Frunció el ceño. Por esa época también se le vino encima todo lo del abogado Nils Bjurman, que acaparó casi toda su atención. Pero nadie, ni siquiera Armanskij, le había contado que Palmgren vivía; y mucho menos que iba mejorando. Esa posibilidad ni siquiera se le había pasado por la cabeza.

De pronto sintió aflorar unas lágrimas. Nunca antes en su vida se había sentido tan miserable y egoísta. Y nunca le habían echado una bronca tan descomunal en voz tan baja. Agachó la cabeza.

Permanecieron un rato en silencio. Fue Armanskij quien lo rompió.

– Bueno, ¿y qué tal estás?

Lisbeth se encogió de hombros.

– ¿De qué vives? ¿Tienes trabajo?

– No, no tengo y no sé en qué quiero trabajar. Pero tengo dinero para vivir.

Armanskij la examinó con ojos inquisitivos.

– Sólo quería pasar a saludar… no busco trabajo. No sé… De todos modos, si alguna vez me necesitas, tal vez me apetezca aceptar un encargo tuyo. Pero tendrá que ser algo que realmente me interese.

– Supongo que no quieres contarme lo que sucedió en Hedestad el año pasado.

Lisbeth permaneció callada.

– Porque es evidente que algo ocurrió… Martin Vanger se mató al volante después de que tú te pasaras por aquí para coger prestado un equipo de vigilancia y de que alguien os amenazara de muerte. Y su hermana resucitó de entre los muertos. Fue, por decirlo de alguna manera, toda una sensación.

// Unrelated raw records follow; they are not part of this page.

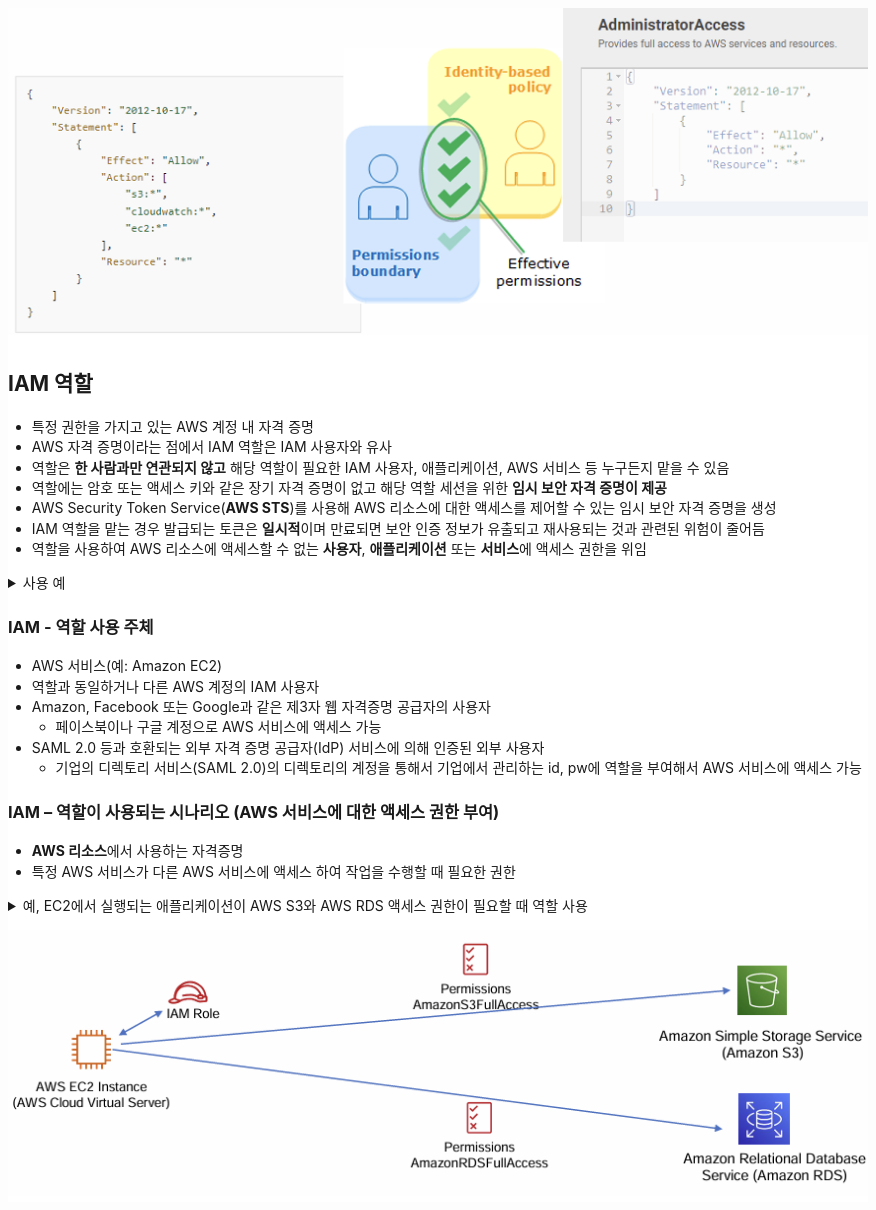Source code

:<p align="center"><img src="Untitled3.png"></p>
    

## IAM 역할

- 특정 권한을 가지고 있는 AWS 계정 내 자격 증명
- AWS 자격 증명이라는 점에서 IAM 역할은 IAM 사용자와 유사
- 역할은 **한 사람과만 연관되지 않고** 해당 역할이 필요한 IAM 사용자, 애플리케이션, AWS 서비스 등 누구든지 맡을 수 있음
- 역할에는 암호 또는 액세스 키와 같은 장기 자격 증명이 없고 해당 역할 세션을 위한 **임시 보안 자격 증명이 제공**
- AWS Security Token Service(**AWS STS**)를 사용해 AWS 리소스에 대한 액세스를 제어할 수 있는 임시 보안 자격 증명을 생성
- IAM 역할을 맡는 경우 발급되는 토큰은 **일시적**이며 만료되면 보안 인증 정보가 유출되고 재사용되는 것과 관련된 위험이 줄어듬
- 역할을 사용하여 AWS 리소스에 액세스할 수 없는 **사용자**, **애플리케이션** 또는 **서비스**에 액세스 권한을 위임

<details><summary>사용 예</summary></details>

### IAM - 역할 사용 주체

- AWS 서비스(예: Amazon EC2)
- 역할과 동일하거나 다른 AWS 계정의 IAM 사용자
- Amazon, Facebook 또는 Google과 같은 제3자 웹 자격증명 공급자의 사용자
    - 페이스북이나 구글 계정으로 AWS 서비스에 액세스 가능
- SAML 2.0 등과 호환되는 외부 자격 증명 공급자(IdP) 서비스에 의해 인증된 외부 사용자
    - 기업의 디렉토리 서비스(SAML 2.0)의 디렉토리의 계정을 통해서 기업에서 관리하는 id, pw에 역할을 부여해서 AWS 서비스에 액세스 가능

### IAM – 역할이 사용되는 시나리오 (AWS 서비스에 대한 액세스 권한 부여)

- **AWS 리소스**에서 사용하는 자격증명
- 특정 AWS 서비스가 다른 AWS 서비스에 액세스 하여 작업을 수행할 때 필요한 권한
<details><summary>예, EC2에서 실행되는 애플리케이션이 AWS S3와 AWS RDS 액세스 권한이 필요할 때 역할 사용</summary></details>

<p align="center">
<img src="Untitled4.png"></p>
    
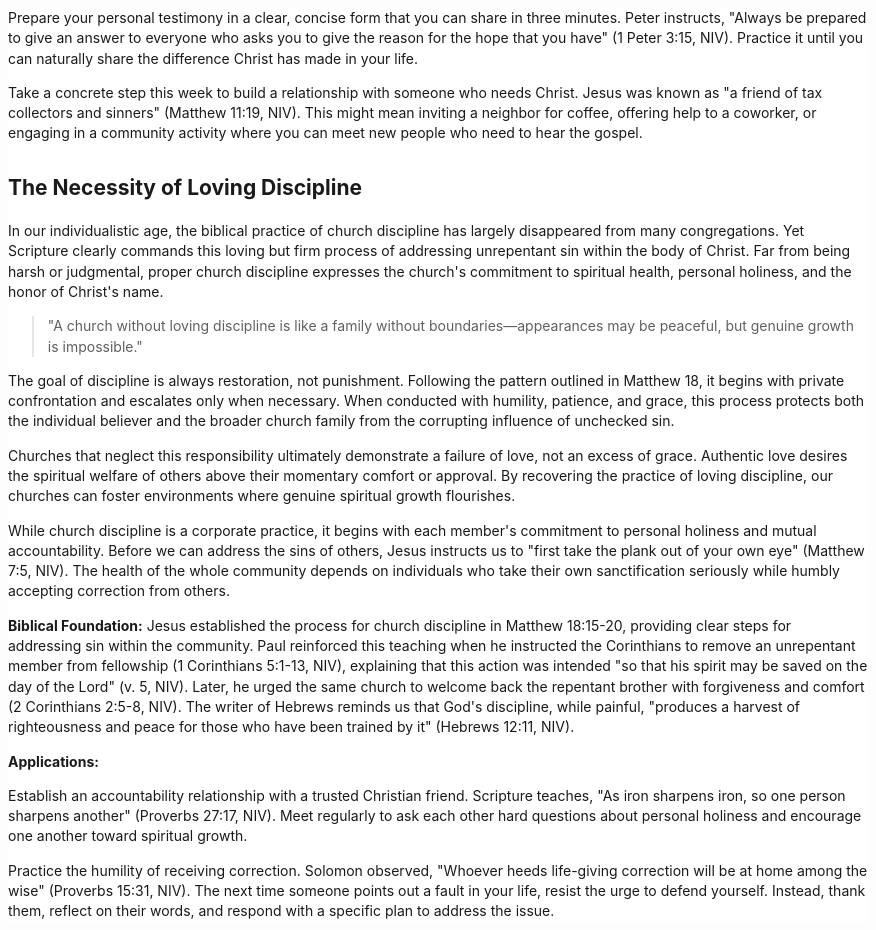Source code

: Prepare your personal testimony in a clear, concise form that you can share in three minutes. Peter instructs, "Always be prepared to give an answer to everyone who asks you to give the reason for the hope that you have" (1 Peter 3:15, NIV). Practice it until you can naturally share the difference Christ has made in your life.

Take a concrete step this week to build a relationship with someone who needs Christ. Jesus was known as "a friend of tax collectors and sinners" (Matthew 11:19, NIV). This might mean inviting a neighbor for coffee, offering help to a coworker, or engaging in a community activity where you can meet new people who need to hear the gospel.

## The Necessity of Loving Discipline

In our individualistic age, the biblical practice of church discipline has largely disappeared from many congregations. Yet Scripture clearly commands this loving but firm process of addressing unrepentant sin within the body of Christ. Far from being harsh or judgmental, proper church discipline expresses the church's commitment to spiritual health, personal holiness, and the honor of Christ's name.

> "A church without loving discipline is like a family without boundaries—appearances may be peaceful, but genuine growth is impossible."

The goal of discipline is always restoration, not punishment. Following the pattern outlined in Matthew 18, it begins with private confrontation and escalates only when necessary. When conducted with humility, patience, and grace, this process protects both the individual believer and the broader church family from the corrupting influence of unchecked sin.

Churches that neglect this responsibility ultimately demonstrate a failure of love, not an excess of grace. Authentic love desires the spiritual welfare of others above their momentary comfort or approval. By recovering the practice of loving discipline, our churches can foster environments where genuine spiritual growth flourishes.

While church discipline is a corporate practice, it begins with each member's commitment to personal holiness and mutual accountability. Before we can address the sins of others, Jesus instructs us to "first take the plank out of your own eye" (Matthew 7:5, NIV). The health of the whole community depends on individuals who take their own sanctification seriously while humbly accepting correction from others.

**Biblical Foundation:**
Jesus established the process for church discipline in Matthew 18:15-20, providing clear steps for addressing sin within the community. Paul reinforced this teaching when he instructed the Corinthians to remove an unrepentant member from fellowship (1 Corinthians 5:1-13, NIV), explaining that this action was intended "so that his spirit may be saved on the day of the Lord" (v. 5, NIV). Later, he urged the same church to welcome back the repentant brother with forgiveness and comfort (2 Corinthians 2:5-8, NIV). The writer of Hebrews reminds us that God's discipline, while painful, "produces a harvest of righteousness and peace for those who have been trained by it" (Hebrews 12:11, NIV).

**Applications:**

Establish an accountability relationship with a trusted Christian friend. Scripture teaches, "As iron sharpens iron, so one person sharpens another" (Proverbs 27:17, NIV). Meet regularly to ask each other hard questions about personal holiness and encourage one another toward spiritual growth.

Practice the humility of receiving correction. Solomon observed, "Whoever heeds life-giving correction will be at home among the wise" (Proverbs 15:31, NIV). The next time someone points out a fault in your life, resist the urge to defend yourself. Instead, thank them, reflect on their words, and respond with a specific plan to address the issue.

– He prometido no contar nada.

Armanskij hizo un gesto de asentimiento.

– Y supongo que tampoco querrás contarme el papel que desempeñaste en el caso Wennerström.

– Ayudé a Kalle Blomkvist con la investigación. -De repente, su voz sonó más fría-. Eso es todo. No quiero que me involucren en el caso.